Увы, у меня ничего не вышло: то ли солнечные блики, плясавшие на дисплее, размыли изображение, то ли я держал руку под неправильным углом. Иглмен уже провел эксперимент на двадцати трех добровольцах; как правило, они утверждали, что их собственный полет длился в среднем на тридцать шесть процентов дольше, чем полеты других людей, за которыми они наблюдали. Но ни один из добровольцев до сих пор так и не смог рассмотреть числа на дисплее устройства, закрепленного на запястье.

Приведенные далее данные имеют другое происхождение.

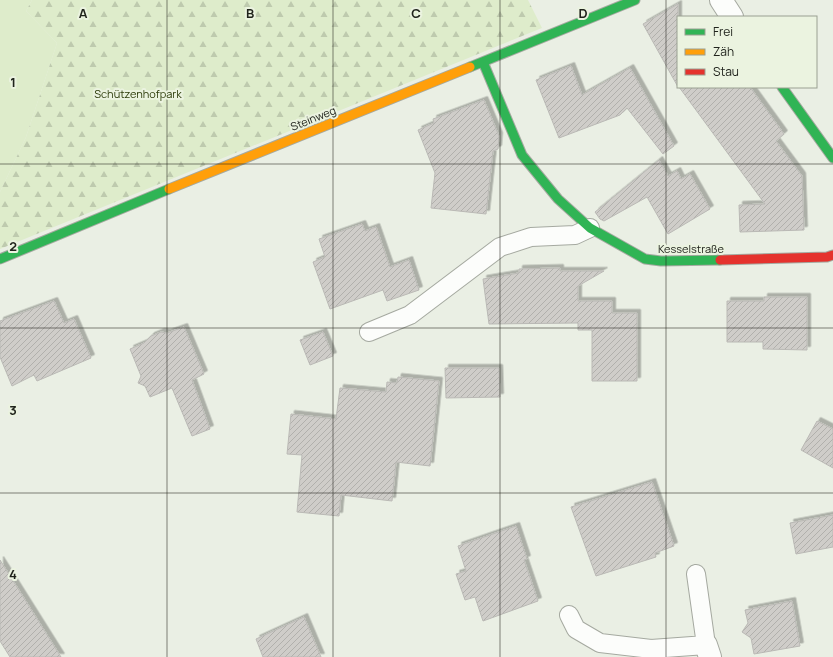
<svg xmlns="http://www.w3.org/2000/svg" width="833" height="657" viewBox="0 0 833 657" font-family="Manrope,sans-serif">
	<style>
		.green { fill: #deeccb }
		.forest { fill: url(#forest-firs) }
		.building { fill: url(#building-hatch); stroke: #bab9b5; filter: url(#shadow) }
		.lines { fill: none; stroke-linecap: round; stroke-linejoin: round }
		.lane-casing { stroke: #a5a9a0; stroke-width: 20 }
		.street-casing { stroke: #a5a9a0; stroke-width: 24 }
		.fast-casing { stroke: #a5a9a0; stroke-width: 11 }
		.slow-casing { stroke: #a5a9a0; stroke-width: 11 }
		.jam-casing { stroke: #a5a9a0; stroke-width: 11 }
		.lane { stroke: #fcfdfb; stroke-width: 18 }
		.street { stroke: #fcfdfb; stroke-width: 22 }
		.fast { stroke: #30b455; stroke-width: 9 }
		.slow { stroke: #ff9f0a; stroke-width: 9 }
		.jam { stroke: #e5322d; stroke-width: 9 }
		.grid { fill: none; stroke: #20231c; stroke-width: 1; stroke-opacity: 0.55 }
		.labels { text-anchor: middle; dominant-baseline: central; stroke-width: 4; stroke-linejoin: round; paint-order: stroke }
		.park-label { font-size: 11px; fill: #2c3b09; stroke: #ebf3e0 }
		.street-label { font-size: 11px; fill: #20231c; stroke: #ebf3e0 }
		.grid-label { font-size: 13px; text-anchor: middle; font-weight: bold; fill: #20231c; stroke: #ebf3e0; stroke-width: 4; stroke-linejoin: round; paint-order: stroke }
	</style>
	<defs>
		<pattern id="forest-firs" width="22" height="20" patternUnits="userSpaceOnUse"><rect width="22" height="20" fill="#deeccb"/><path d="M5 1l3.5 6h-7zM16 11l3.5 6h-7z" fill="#becaae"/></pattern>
		<pattern id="building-hatch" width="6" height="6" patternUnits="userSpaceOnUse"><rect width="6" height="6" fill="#cfcdc9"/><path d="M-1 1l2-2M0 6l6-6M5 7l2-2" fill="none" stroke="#b1b0ac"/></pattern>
		<filter id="shadow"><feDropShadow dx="3.5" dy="-3.5" stdDeviation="0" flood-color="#0004"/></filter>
	</defs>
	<rect width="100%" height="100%" fill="#eaefe4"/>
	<path class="green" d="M0,0H32L26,11L57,43L26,137L0,192Z"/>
	<path class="forest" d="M32,0H528L542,28L0,249V192L26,137L57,43L26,11Z"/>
	<path class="building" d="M678,4V87L643,24Z
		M571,66L582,95L630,68L674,146L663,154L627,108L620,115L559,138L536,80Z
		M679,87H750L784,134L776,141L802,176L804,230L740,232L739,205L765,204Z
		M484,100L499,136L498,149L493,151L486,214L431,208L435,173L418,130L434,123L433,119Z
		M659,160L668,176L677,171L681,179L690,174L710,209L668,234L647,197L604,221L600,219L595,212Z
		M362,224L365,231L376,227L390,267L409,260L419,290L387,301L383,290L330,309L313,262L325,257L319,239Z
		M560,268V271H604L578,286V301H612V313H637V381H592V330H578V323L489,324L483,279L519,273V269Z
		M764,297H807V350L763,349V342H727V301H764Z
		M54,301L64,323L74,319L91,358L37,381L34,375L12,386L0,357V321Z
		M184,327L204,374L192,380L210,429L192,436L172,388L150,397L145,386L138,383L141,376L130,349L144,343L151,336L161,332L167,333Z
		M323,332L333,356L310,365L300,340Z
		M445,368H499L500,397L446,398Z
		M398,377L439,381L430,466L396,462L392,501L341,495L339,516L297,512L302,455L287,454L291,414L336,419L340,388L386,392L387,382L397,383Z
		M817,421L833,429V468L801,450Z
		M652,482L674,546L655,553L656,557L596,576L571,507Z
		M833,515V547L796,554L790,523Z
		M516,526L527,559L524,560L538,601L483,621L475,597L465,600L456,574L466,571L458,546Z
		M0,560L61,657H10L0,641Z
		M792,601L800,646L754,654L751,638L742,632L748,623L745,610Z
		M304,617L321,657H263L256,639Z"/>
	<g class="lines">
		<defs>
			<path id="lane" d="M369,332L410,315L500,247L531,237L575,235L590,228
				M569,615L576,629L600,643L651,649L706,645L696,574"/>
			<path id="street" d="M721,0L732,17
				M706,645L710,657"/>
			<path id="fast" d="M483,62L522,155L558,199L590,228L645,259L661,261L720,260
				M470,67L635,0
				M782,87L833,158
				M0,259L169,189"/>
			<path id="slow" d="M169,189L470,67"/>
			<path id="jam" d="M720,260L827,257L833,255"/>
		</defs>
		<use href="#lane" class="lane-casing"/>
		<use href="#street" class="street-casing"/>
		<use href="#fast" class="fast-casing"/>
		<use href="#slow" class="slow-casing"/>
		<use href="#jam" class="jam-casing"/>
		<use href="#lane" class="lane"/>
		<use href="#street" class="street"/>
		<use href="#fast" class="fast"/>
		<use href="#slow" class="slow"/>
		<use href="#jam" class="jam"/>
	</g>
	<path class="grid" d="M167,0V657M333,0V657M500,0V657M666,0V657M0,164H833M0,328H833M0,493H833"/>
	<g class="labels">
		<g class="park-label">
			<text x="138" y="93">Schützenhofpark</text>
		</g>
		<g class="street-label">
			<text transform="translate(313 118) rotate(-22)">Steinweg</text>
			<text x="691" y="248">Kesselstraße</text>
		</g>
	</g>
	<g class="grid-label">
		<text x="83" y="18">A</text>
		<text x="250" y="18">B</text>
		<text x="416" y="18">C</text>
		<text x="583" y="18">D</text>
		<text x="13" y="87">1</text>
		<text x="13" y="251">2</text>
		<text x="13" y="415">3</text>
		<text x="13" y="579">4</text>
	</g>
	<rect x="677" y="16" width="140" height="72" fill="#ebf3e0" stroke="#9aa092"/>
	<rect x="685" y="29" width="20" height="6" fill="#30b455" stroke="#9aa092"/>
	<text x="713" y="36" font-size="12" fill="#20231c">Frei</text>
	<rect x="685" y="49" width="20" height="6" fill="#ff9f0a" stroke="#9aa092"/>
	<text x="713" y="56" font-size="12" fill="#20231c">Zäh</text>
	<rect x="685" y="69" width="20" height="6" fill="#e5322d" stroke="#9aa092"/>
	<text x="713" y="76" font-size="12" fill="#20231c">Stau</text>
</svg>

«Люди не могли ничего рассмотреть при медленном движении, но им бы это удалось, если бы наше зрение работало так, как видеокамера, – пояснил Иглмен. – Если бы вы могли замедлить время на тридцать пять процентов, вам бы не составило труда разглядеть числа на дисплее на той скорости, с которой они появлялись. У вас может возникнуть чувство искажения хода времени, но само течение времени при этом не замедляется».